■ What to produce ■
When a line of the entries contains the word "search", report that line.

Document images with source code
# # # # #

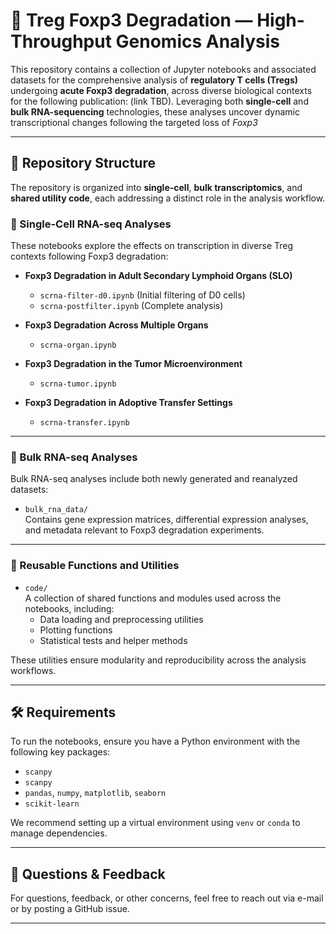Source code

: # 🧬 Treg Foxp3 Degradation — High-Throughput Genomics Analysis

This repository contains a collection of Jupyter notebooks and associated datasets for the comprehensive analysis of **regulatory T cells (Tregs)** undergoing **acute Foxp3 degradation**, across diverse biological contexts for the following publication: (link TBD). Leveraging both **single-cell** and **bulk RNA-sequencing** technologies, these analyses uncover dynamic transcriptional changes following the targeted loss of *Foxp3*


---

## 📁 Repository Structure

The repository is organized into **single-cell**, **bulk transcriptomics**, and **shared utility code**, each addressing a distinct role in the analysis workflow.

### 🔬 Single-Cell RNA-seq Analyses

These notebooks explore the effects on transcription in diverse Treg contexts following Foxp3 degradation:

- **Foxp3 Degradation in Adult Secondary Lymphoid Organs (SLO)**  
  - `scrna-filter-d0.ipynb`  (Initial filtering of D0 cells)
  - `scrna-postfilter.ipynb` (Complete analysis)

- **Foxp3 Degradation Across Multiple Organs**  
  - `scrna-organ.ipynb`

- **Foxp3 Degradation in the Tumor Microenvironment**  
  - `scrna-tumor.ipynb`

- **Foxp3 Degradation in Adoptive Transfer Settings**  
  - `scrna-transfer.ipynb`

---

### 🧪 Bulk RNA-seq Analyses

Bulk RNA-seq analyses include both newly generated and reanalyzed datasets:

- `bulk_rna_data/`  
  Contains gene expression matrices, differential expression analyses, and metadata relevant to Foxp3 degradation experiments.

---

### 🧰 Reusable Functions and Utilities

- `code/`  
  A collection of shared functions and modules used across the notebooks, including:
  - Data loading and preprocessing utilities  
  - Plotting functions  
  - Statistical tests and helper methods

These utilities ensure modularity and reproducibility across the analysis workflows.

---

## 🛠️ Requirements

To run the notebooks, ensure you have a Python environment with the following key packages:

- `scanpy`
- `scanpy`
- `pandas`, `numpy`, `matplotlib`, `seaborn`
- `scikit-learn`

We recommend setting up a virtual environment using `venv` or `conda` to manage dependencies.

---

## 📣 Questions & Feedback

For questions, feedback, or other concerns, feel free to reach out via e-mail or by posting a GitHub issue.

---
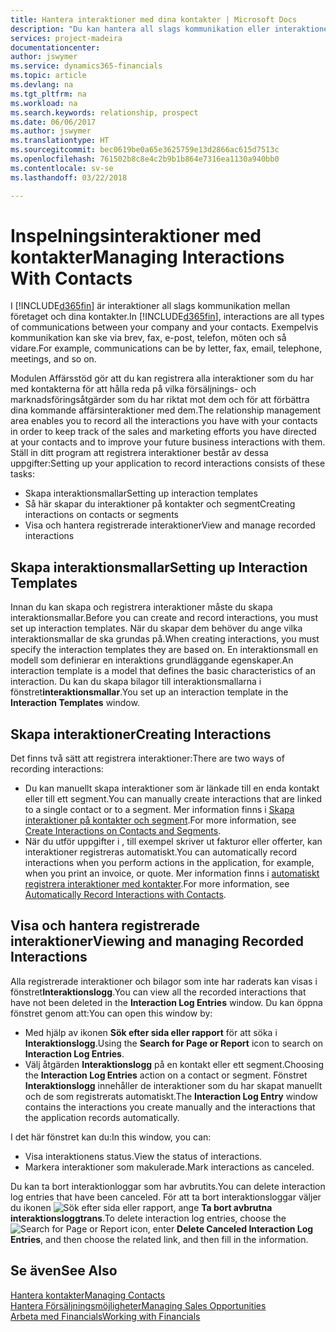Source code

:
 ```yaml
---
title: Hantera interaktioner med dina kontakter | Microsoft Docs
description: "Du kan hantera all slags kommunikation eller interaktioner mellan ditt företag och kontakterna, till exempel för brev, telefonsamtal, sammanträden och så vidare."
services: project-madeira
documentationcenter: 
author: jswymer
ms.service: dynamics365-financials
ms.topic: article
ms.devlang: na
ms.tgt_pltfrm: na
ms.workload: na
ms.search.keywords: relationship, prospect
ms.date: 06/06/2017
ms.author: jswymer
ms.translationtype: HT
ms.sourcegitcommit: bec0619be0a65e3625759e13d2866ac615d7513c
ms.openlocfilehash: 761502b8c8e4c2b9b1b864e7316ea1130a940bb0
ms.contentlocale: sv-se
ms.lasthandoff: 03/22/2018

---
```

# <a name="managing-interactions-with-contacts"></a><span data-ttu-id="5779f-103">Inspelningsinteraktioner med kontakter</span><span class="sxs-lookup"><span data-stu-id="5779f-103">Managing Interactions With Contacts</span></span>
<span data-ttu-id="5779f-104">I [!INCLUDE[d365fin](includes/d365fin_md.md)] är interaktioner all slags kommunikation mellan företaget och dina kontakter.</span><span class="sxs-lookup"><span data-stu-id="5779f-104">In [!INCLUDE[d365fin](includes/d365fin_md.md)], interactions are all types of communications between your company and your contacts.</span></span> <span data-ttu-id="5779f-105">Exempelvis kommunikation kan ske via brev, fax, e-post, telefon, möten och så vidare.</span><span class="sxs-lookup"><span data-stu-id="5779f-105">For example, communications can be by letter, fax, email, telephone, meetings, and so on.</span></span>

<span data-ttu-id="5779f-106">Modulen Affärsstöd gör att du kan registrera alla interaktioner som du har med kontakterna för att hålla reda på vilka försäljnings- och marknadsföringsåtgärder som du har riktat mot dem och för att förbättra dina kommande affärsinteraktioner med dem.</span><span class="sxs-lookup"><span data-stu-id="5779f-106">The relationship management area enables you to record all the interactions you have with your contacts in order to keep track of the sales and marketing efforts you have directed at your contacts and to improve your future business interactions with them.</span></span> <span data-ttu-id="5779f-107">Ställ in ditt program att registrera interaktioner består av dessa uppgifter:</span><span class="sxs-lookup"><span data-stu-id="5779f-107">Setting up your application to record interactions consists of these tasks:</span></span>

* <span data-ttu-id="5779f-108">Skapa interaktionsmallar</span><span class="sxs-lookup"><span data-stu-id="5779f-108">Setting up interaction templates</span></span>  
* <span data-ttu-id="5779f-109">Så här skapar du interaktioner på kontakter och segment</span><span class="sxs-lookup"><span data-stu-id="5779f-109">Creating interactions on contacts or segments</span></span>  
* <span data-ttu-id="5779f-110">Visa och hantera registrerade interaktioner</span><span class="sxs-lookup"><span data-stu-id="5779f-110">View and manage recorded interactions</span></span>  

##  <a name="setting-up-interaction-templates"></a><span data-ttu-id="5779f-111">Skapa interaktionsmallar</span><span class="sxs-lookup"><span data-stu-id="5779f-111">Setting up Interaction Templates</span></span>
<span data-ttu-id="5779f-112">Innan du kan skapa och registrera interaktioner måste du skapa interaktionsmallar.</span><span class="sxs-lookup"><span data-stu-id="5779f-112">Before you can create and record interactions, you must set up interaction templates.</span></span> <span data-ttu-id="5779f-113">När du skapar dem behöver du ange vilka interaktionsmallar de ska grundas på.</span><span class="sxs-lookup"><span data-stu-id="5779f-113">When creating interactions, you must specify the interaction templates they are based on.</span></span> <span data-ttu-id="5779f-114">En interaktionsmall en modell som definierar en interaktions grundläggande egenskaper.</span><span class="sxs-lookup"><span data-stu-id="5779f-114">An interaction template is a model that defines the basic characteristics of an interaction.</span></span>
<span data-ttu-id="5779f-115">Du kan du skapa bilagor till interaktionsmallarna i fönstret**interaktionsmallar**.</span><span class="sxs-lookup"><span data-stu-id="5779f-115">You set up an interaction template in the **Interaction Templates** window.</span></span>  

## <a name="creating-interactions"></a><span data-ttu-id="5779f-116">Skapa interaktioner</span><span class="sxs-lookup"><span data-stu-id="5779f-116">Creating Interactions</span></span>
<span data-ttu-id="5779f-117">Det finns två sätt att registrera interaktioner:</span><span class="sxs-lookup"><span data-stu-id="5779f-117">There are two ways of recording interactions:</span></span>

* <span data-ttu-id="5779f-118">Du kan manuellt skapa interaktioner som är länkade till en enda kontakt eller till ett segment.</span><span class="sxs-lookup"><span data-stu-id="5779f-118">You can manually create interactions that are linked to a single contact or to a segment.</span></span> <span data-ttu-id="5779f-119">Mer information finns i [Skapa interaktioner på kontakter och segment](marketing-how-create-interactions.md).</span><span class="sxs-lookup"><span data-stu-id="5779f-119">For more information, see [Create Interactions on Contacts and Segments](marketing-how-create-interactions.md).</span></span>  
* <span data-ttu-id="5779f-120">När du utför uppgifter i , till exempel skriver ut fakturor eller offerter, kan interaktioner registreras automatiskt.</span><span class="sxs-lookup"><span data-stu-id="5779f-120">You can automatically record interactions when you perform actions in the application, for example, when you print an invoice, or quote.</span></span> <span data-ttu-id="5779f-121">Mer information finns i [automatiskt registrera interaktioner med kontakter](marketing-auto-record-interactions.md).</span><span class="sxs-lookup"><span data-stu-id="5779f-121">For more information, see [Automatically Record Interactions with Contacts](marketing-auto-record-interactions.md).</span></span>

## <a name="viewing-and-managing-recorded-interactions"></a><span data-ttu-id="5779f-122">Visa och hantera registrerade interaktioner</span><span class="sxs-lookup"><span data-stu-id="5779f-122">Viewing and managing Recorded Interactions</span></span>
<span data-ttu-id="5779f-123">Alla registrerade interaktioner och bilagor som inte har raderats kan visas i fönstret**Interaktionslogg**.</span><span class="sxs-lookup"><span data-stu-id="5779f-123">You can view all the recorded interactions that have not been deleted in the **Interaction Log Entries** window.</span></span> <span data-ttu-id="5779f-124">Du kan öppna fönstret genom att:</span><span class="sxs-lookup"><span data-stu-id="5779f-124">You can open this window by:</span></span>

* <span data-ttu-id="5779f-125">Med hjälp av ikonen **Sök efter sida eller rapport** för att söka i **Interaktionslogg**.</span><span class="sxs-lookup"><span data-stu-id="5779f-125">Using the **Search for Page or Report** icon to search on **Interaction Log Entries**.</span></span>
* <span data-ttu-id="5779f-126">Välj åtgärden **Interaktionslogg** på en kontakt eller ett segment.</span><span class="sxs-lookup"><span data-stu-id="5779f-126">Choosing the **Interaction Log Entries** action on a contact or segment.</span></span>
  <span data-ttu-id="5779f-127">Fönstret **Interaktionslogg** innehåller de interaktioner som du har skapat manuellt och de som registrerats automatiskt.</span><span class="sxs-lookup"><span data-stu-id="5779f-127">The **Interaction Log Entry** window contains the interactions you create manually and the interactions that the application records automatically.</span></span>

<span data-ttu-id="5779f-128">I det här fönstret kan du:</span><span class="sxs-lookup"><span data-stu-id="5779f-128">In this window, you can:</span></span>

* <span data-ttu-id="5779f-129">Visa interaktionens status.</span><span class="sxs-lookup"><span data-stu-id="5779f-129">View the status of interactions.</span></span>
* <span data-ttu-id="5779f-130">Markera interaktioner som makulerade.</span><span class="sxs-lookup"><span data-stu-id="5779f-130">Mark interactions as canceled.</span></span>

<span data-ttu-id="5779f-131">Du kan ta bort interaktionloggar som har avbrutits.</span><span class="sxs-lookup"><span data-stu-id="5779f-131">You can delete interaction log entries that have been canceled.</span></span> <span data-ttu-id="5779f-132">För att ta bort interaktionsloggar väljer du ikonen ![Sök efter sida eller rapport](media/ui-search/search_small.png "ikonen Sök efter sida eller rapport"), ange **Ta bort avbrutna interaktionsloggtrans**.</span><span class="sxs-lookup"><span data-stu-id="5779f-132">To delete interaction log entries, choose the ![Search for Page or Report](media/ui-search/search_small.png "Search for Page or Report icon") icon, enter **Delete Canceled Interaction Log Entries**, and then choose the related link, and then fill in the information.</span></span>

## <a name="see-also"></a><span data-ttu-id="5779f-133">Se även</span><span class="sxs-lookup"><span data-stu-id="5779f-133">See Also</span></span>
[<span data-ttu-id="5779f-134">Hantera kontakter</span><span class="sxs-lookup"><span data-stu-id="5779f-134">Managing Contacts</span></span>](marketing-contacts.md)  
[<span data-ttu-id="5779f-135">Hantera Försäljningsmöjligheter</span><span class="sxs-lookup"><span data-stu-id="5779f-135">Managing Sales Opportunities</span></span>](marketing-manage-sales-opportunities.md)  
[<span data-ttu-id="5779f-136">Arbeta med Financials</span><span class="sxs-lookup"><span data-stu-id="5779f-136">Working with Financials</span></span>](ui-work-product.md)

# # # # #

■ Exercise result ■
ms.search.keywords: relationship, prospect
* <span data-ttu-id="5779f-125">Med hjälp av ikonen **Sök efter sida eller rapport** för att söka i **Interaktionslogg**.</span><span class="sxs-lookup"><span data-stu-id="5779f-125">Using the **Search for Page or Report** icon to search on **Interaction Log Entries**.</span></span>
<span data-ttu-id="5779f-131">Du kan ta bort interaktionloggar som har avbrutits.</span><span class="sxs-lookup"><span data-stu-id="5779f-131">You can delete interaction log entries that have been canceled.</span></span> <span data-ttu-id="5779f-132">För att ta bort interaktionsloggar väljer du ikonen ![Sök efter sida eller rapport](media/ui-search/search_small.png "ikonen Sök efter sida eller rapport"), ange **Ta bort avbrutna interaktionsloggtrans**.</span><span class="sxs-lookup"><span data-stu-id="5779f-132">To delete interaction log entries, choose the ![Search for Page or Report](media/ui-search/search_small.png "Search for Page or Report icon") icon, enter **Delete Canceled Interaction Log Entries**, and then choose the related link, and then fill in the information.</span></span>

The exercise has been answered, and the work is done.